Qué hacer:
Continúa el texto sobre la responsabilidad a partir de “–Toma, hazte hombre.”

Apuntes sobre la responsabilidad

Cuando era chico, mi padre solía llamarme por mi apellido. Era su forma de tomarse en broma mi responsabilidad, que ya se había mostrado demasiado alta para un nenito de seis años. La clase de nenito que en lugar de remolonear en la cama cinco minutos más se levanta primero y va a despertar a sus padres para que lo lleven a la escuela. No diré que me gustaba ir al colegio. No, en absoluto. Sufrí mucho lo que ahora se llama bullying, y mi impaciencia se rebelaba ante la idea de invertir un año entero en aprender a leer y escribir. Pero mi abuelo me había dicho: “Tú vas y aprendes a leer y escribir, que eso es un lujo”. Un lujo que él no tuvo, criado en una ría gallega, sin escuela, de sol a sol en la cosecha desde los seis años.

Si mi abuelo, don Manuel Torres, me lo decía, era mi responsabilidad. Es cierto que no todo lo que este hombre (robusto, pero inquieto; seductor pero autoritario) hacía era responsable. No, al menos, para los estándares de hoy. Por ejemplo, un domingo al mediodía, a mis siete años, me puso un vaso de vino con soda delante del plato y me dijo:

–Toma, hazte hombre.

Entradas guardadas
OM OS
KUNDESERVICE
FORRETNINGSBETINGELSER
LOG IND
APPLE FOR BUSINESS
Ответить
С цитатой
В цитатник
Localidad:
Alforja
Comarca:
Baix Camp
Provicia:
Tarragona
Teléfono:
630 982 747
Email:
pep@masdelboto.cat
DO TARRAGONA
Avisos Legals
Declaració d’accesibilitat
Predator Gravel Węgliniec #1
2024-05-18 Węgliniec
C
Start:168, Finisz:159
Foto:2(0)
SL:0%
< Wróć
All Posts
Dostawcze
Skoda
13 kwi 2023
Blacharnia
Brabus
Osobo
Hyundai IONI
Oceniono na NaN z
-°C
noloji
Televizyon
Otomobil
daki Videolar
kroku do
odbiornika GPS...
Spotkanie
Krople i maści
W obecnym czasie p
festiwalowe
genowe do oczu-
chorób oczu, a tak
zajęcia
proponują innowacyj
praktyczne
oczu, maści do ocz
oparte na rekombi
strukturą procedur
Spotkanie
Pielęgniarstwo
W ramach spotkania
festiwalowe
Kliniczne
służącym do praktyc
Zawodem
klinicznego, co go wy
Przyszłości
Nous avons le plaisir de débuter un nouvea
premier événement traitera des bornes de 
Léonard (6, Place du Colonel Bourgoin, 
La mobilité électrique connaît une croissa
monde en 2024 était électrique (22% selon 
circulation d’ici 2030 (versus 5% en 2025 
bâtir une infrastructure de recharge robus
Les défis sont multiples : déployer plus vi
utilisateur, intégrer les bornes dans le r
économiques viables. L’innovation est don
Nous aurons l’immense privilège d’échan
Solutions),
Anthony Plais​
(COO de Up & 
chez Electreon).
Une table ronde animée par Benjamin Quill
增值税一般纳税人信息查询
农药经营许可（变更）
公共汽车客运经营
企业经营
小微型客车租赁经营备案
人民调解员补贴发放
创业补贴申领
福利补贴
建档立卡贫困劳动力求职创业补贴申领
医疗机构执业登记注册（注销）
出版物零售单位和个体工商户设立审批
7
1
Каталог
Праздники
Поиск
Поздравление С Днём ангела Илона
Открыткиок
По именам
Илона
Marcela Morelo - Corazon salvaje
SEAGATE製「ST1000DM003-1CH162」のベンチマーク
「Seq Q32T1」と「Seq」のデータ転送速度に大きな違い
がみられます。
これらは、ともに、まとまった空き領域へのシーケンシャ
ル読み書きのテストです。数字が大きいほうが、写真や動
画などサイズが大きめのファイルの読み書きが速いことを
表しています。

Resultado:
Eran otros tiempos, claro. Por entonces, el abuelo era para mí un modelo a seguir. Por ejemplo, nunca dejó de levantar la persiana de su bazar, en el barrio de Barracas. Nunca en medio siglo. Ni siquiera los domingos, y su argumento era demoledor. “Todos los demás cierran, abuelo”, observé una vez. “Precisamente”, replicó. Estaba en lo cierto. Era el día que más vendía.

Con casi 80 años, tras perder a su esposa y a su hijo más querido, el barrio volvía a verlo barrer la vereda, con el negocio ya abierto e iluminado en el mortecino amanecer invernal. Era su responsabilidad. Para con los vecinos y para con su familia. En el asentamiento que estaba a media cuadra (la villa, como le decíamos entonces) lo recibían (fui varias veces con él) como a un héroe. Era el único comercio del barrio que fiaba sin condiciones, plazos ni tasas de interés. “Los pobres son los únicos que nunca dejaron de pagarme”, replicaba, cuando lo tachaban de loco. O de ingenuo.

Testarudo como un peñasco e incapaz de mostrar debilidad alguna, inquebrantable incluso ante la enfermedad (nunca lo vimos ni siquiera con un inocente resfrío), tenía un don extraordinario para contar anécdotas e historias, y me imagino que habría sido un gran escritor, si hubiera ido a la escuela. O si le hubieran importado esas cosas. Su visión era pragmática. Leer y escribir servía para desenvolverte en el mundo; mis libros y mis discos nunca le llamaron la atención.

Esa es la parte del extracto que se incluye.